● Quoted passage:
THE RACE, THE GAME AND WHAT COMES AFTER
December 17th, 2024 | Ian Carnaby's Racing News
As the goals rained down on Southampton the other evening there was no great surprise around the ground. After 13 minutes, with Tottenham three-nil up, the manager was bound to be sacked and it was just a question of playing out time. It’s a long way home and I welcomed the warmth of the car. Some Bill Evans – My Foolish Heart, perhaps – would have helped but my daughter was driving and you can’t have everything.
Nothing dents my love of Christmas and I shall be back on song by the time you read this, though the racing memories are starting to share time with whatever else was going on, and indeed what I was thinking, when the late December highlights loomed.
If I go back as far as 1984 (and we all know I go back a great further than that) I think of Burrough Hill Lad and Combs Ditch landing together over the last in the King George VI Chase at Kempton and David Elsworth suggesting the latter might have prevailed instead of going down by inches. John Francome, always one to defend his colleagues, in this case Colin Brown, said this was not so and Burrough Hill Lad had simply landed with the slightest advantage at the last and maintained it all the way to the line.
Do I remember that conversation more clearly than driving back through central London to Hampstead and the flat I shared in Cricklewood? Maybe. But if ever you wanted to sample London’s twinkling nights at your leisure without some imbecile with his lights full up on your bumper, Boxing Night was the time to do it. ‘Compare and contrast’ with today, as the old exam papers used to say.
Down Piccadilly, left up Charing Cross Road, across the Marylebone Road and all the way up the side of Regents Park to Hampstead and the Horse and Groom, mercifully open with the barman, who’d have done well in a Robert Redford lookalike competition even though he batted for the other side, in excellent form.
I knew little of such grown-up things when Halloween won his second King George in 1954, though I recall well enough my Aunt Em handing bets to Ern, who doubled as a bus inspector in Portswood, Southampton, his regulation mac hanging lower on one side (bets in) than the other (occasional winnings).
From there the investments travelled to Johnny Denton’s office in Belmont Road, almost next door to future film director Ken Russell’s house. With a name like his, Johnny should have been a riverboat gambler falling slowly and fatally in love with Barbara Stanwyck, but he was just a bookie.
One of his clerks sat in the window looking out on the street. She was a blonde with a beehive hair-do and when I looked in one day she winked at me. It was a while ago, of course, more than sixty years though I remember it clearly enough.
The beehive was fashionable in those days and one of the working girls on Derby Road sometimes had a cup of tea with my Aunt Lil before going out. Pins everywhere and bangles. She was nice but it can be a hard old game. ‘Two pounds for the short time’ has lodged in my memory bank. Bit more now, I should think, and an even shorter time. Such is life.

● Stored data:
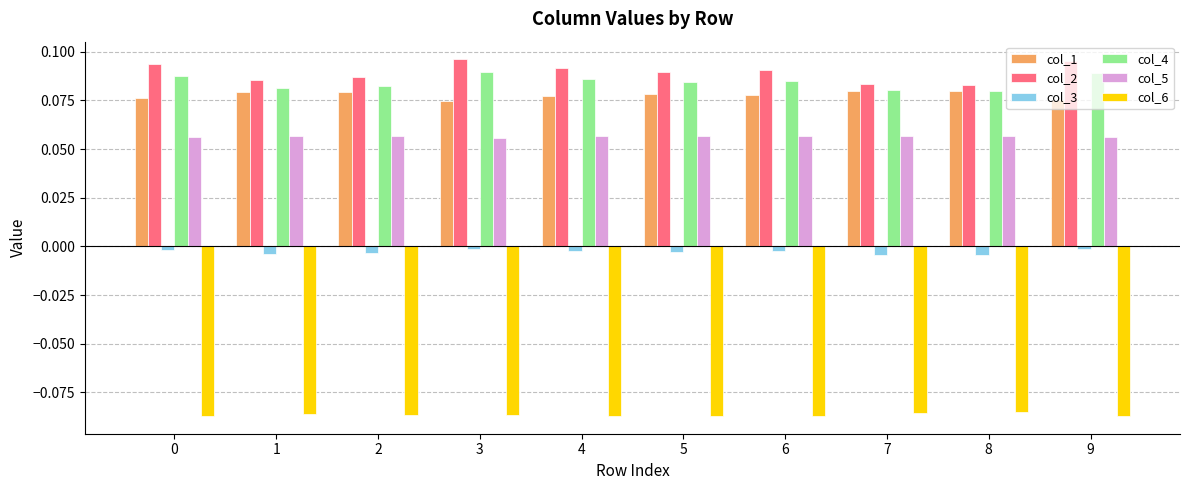

The col_1 series shows 0.0 at 6. True or false?

False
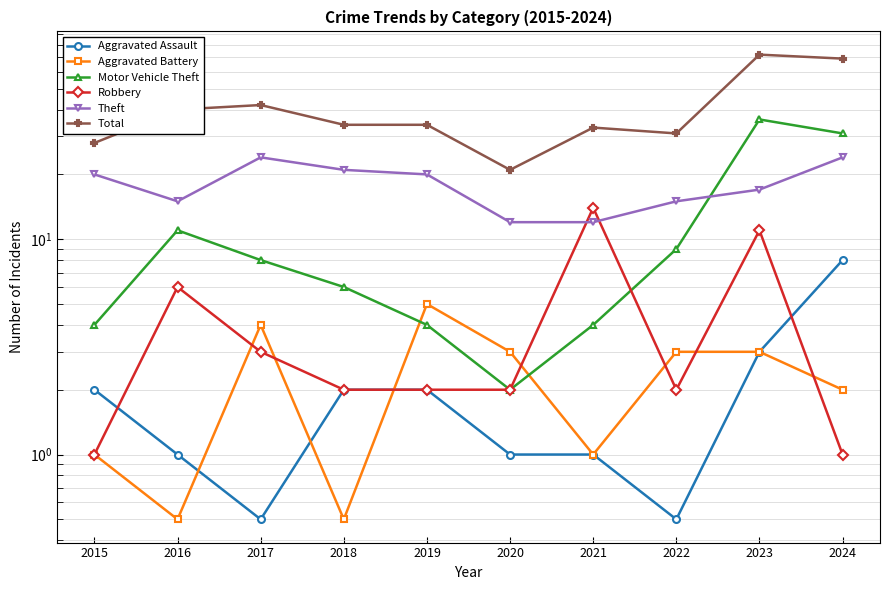

What is the spread (max minus min) of values at 2018?

33.5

● Your objective: Extend the column of Christmas racing memories above, picking up right after its final sentence about life.

● Task output:
I was allowed sixpence on Halloween and adored Bill Wightman for life afterwards, though if you’d said I’d end up writing his retirement piece in the Life and his obituary in the Post I’d have said you were doolally. (Great word, which my dad may have picked up in the Army. Some of the troops at the Deolali Transit Camp in India went a bit off-kilter through boredom and were said to suffer from the Doolali Tap.) Cholera was rife as well, of course, with quinine one of the antidotes. This is why Schweppes did so well when gin and tonic became a favourite beverage; it was relatively high in quinine.
Do I remember Halloween more vividly than the film Shane? Hard to say, though Shane has the advantage in that I’ve seen it a few times since Aunt Em took me to the long-disappeared Palladium, a big, old-fashioned cinema which formed the backdrop to Ern’s pitch.
Although it’s become common enough to see the lone, silent stranger coming to a town’s rescue in the face of daunting odds, there is rather more to Shane, which I think is the greatest Western ever made.
Shane (Alan Ladd) is looking for a quieter life after a violent past and the possibility seems to exist when he joins the pioneering farming family headed by Van Heflin. But a violent gang, bolstered by gunfighter Jack Palance’s leering, contemptuous presence, is having none of it and forces a memorable showdown.
The film has some unforgettable moments, most notably when Shane dances with Van Heflin’s wife (Jean Arthur) who wonders, briefly, if life might have turned out quite differently for her. For his part, Van Heflin is superb as the family head who will die to save the property and is only subdued in a frightening set-to when Shane uses a gun butt on him.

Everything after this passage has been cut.